Toil : mesurer et éliminer
Identifier et quantifier le toil pour prioriser objectivement les chantiers d'automatisation.
À retenir
- Le toil est manuel, répétitif, automatisable, sans valeur durable et croît avec l'échelle.
- Toute tâche manuelle n'est pas du toil : l'investigation d'incident crée de la valeur.
- Prioriser l'automatisation selon fréquence, durée et risque d'erreur humaine.
- Automatiser une procédure défectueuse ne fait qu'accélérer ses erreurs.
Qu'est-ce que le toil ?
Le Google SRE Book définit le toil comme un travail opérationnel manuel, répétitif, automatisable, sans valeur durable et qui croît linéairement avec la taille du système. Un redémarrage manuel de service, une purge de logs à la main, une création de compte utilisateur suivant toujours la même procédure : autant de candidats naturels à l'automatisation.
Les cinq critères du toil
| Critère | Question à se poser |
|---|---|
| Manuel | Faut-il l'exécuter à la main ? |
| Répétitif | Se reproduit-il régulièrement, pas une fois isolée ? |
| Automatisable | Une machine pourrait-elle le faire aussi bien ? |
| Sans valeur durable | Le système est-il exactement dans le même état après ? |
| Linéaire avec la croissance | Le volume de travail augmente-t-il avec le nombre de services/clients ? |
Point clé
toutes les tâches manuelles ne sont pas du toil. Une investigation d'incident complexe est manuelle mais crée de la valeur (compréhension, décision) : ce n'est pas du toil, c'est du travail d'ingénierie.
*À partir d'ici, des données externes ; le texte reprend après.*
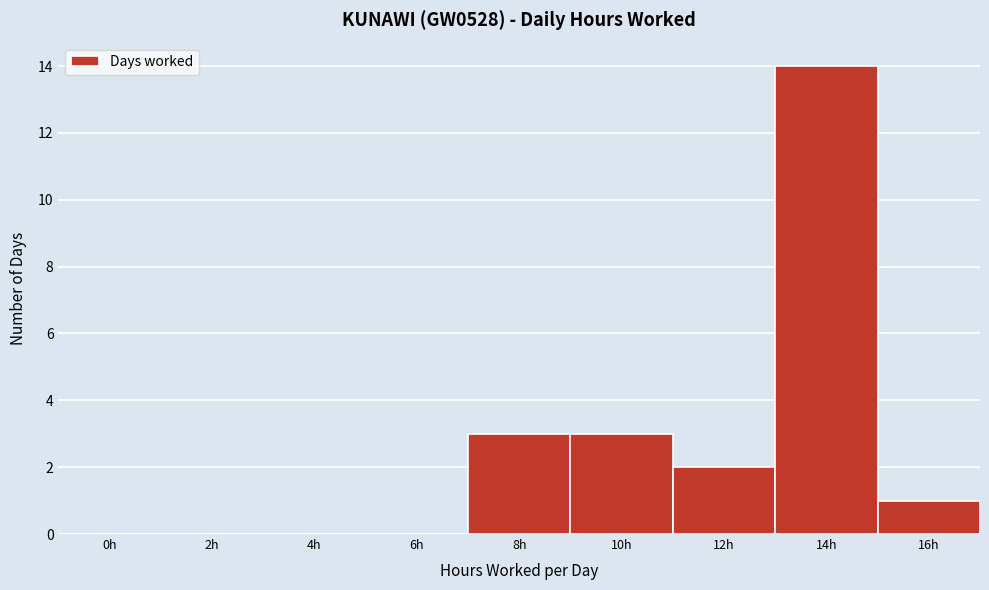

Reading left to right, extract all data points from this chart.

0h=0	2h=0	4h=0	6h=0	8h=3	10h=3	12h=2	14h=14	16h=1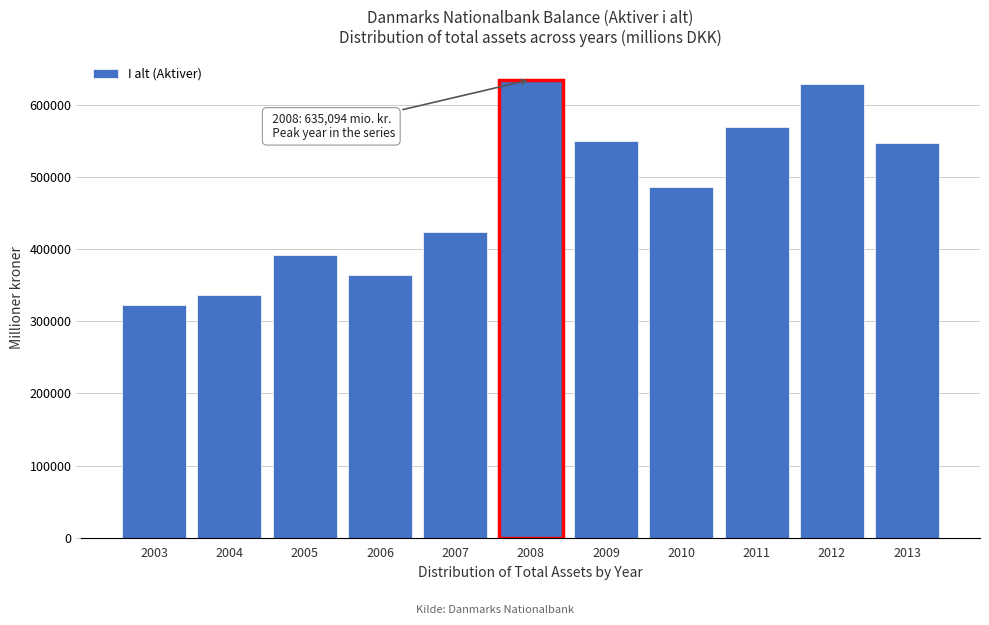

Reading left to right, list all the values displayed in this chart.

323094	337066	391996	364872	424540	635094	550151	486144	569804	628549	547225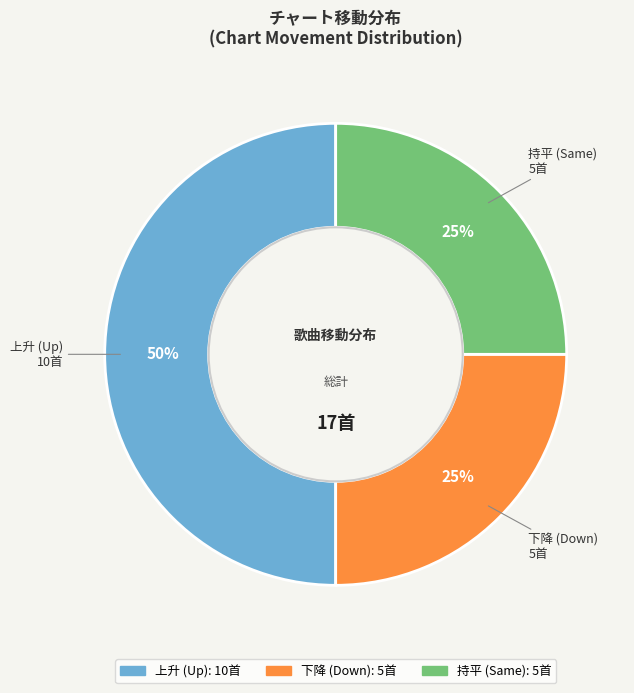

To the nearest percent, what is the average slice percentage?

33%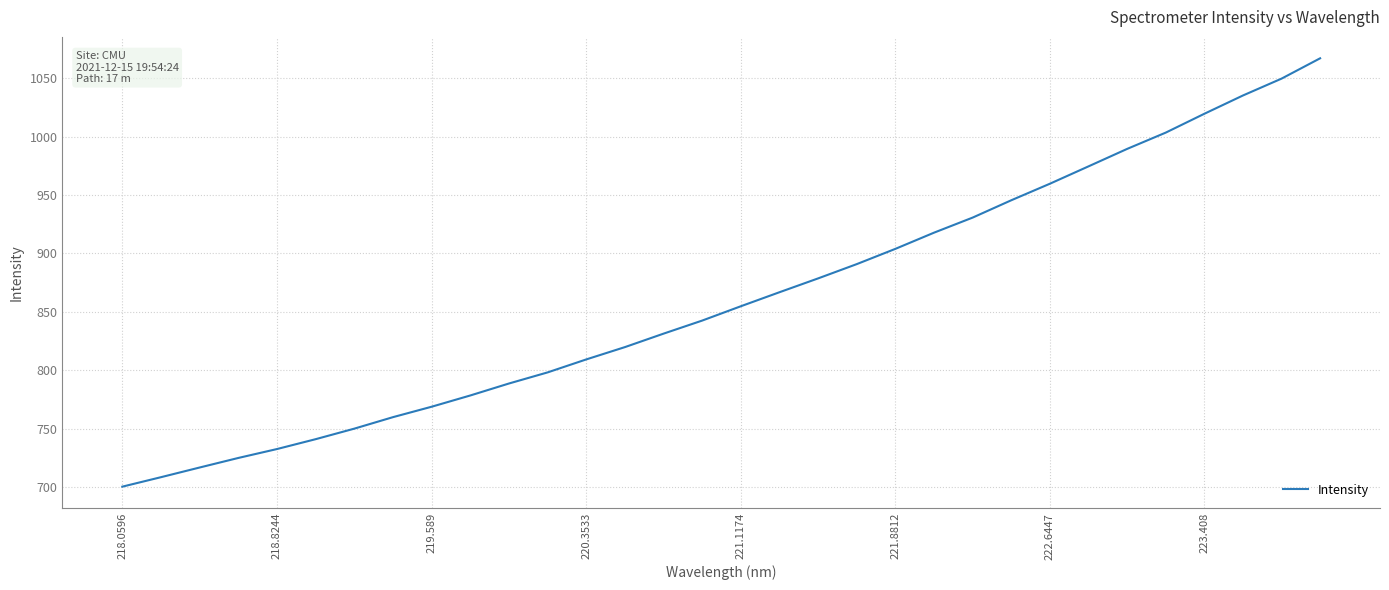

What is the maximum value shown in the chart?

1067.1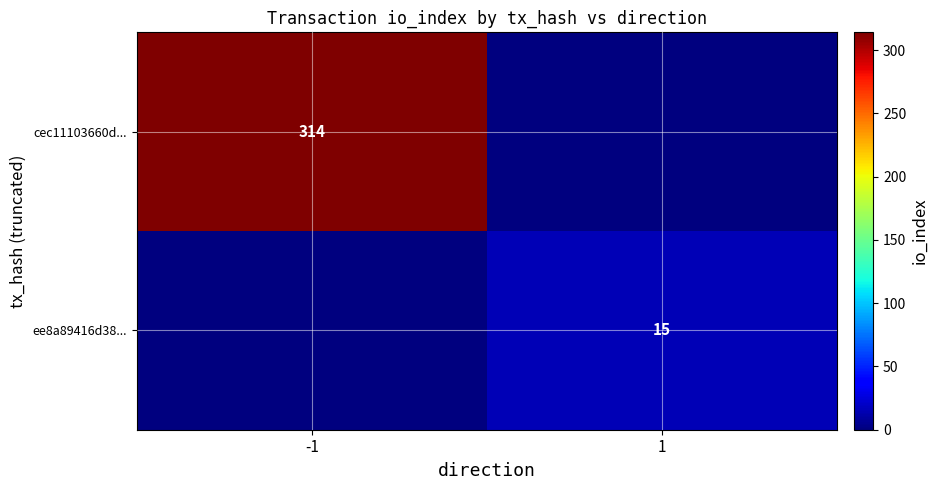

The cec11103660d... series shows 314 at -1. True or false?

True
Mesurer avant d'automatiser
Avant de se lancer dans un chantier d'automatisation, il faut quantifier le toil réel : temps passé par semaine, fréquence, nombre de personnes impactées. Google recommande de maintenir le toil sous 50 % du temps d'une équipe SRE ; au-delà, la capacité d'ingénierie diminue mécaniquement.
# Exemple simple de suivi de toil : extraction depuis un système de tickets
# Filtrer les tickets récurrents catégorisés "opération manuelle"
curl -s "https://tickets.internal/api/v1/issues?label=toil&since=2024-01-01" \
| jq -r '.issues[] | [.title, .time_spent_minutes] | @csv' \
> /tmp/toil-report.csv
Prioriser : fréquence × durée × risque d'erreur
Une tâche exécutée une fois par trimestre en 5 minutes n'a pas la même priorité qu'une tâche exécutée dix fois par jour en 3 minutes, même si le temps unitaire est comparable. Le risque d'erreur humaine (fatigue, exécution à 3h du matin) doit aussi pondérer la priorité : une tâche à fort impact en cas d'erreur mérite d'être automatisée même si elle est peu fréquente.
Attention
automatiser une mauvaise procédure la fige et l'accélère — elle produit les mêmes erreurs, mais plus vite et plus souvent. Il faut d'abord corriger le processus, puis l'automatiser.
Sur le terrain
Sur le terrain
dans une équipe d'exploitation qui gère des dizaines de clients, la création manuelle de comptes suivant une checklist de 12 étapes est un cas typique de toil à fort ROI : 15 minutes par création, plusieurs fois par semaine, avec un risque d'oubli d'une étape de sécurité (ex. rotation de mot de passe initial) directement proportionnel à la fatigue de l'opérateur.
Astuce
tenez un registre de toil partagé (feuille de calcul ou tableau de ticketing dédié) alimenté par l'équipe elle-même ; le simple fait de nommer et journaliser le toil en réduit souvent la tolérance collective avant même la première automatisation.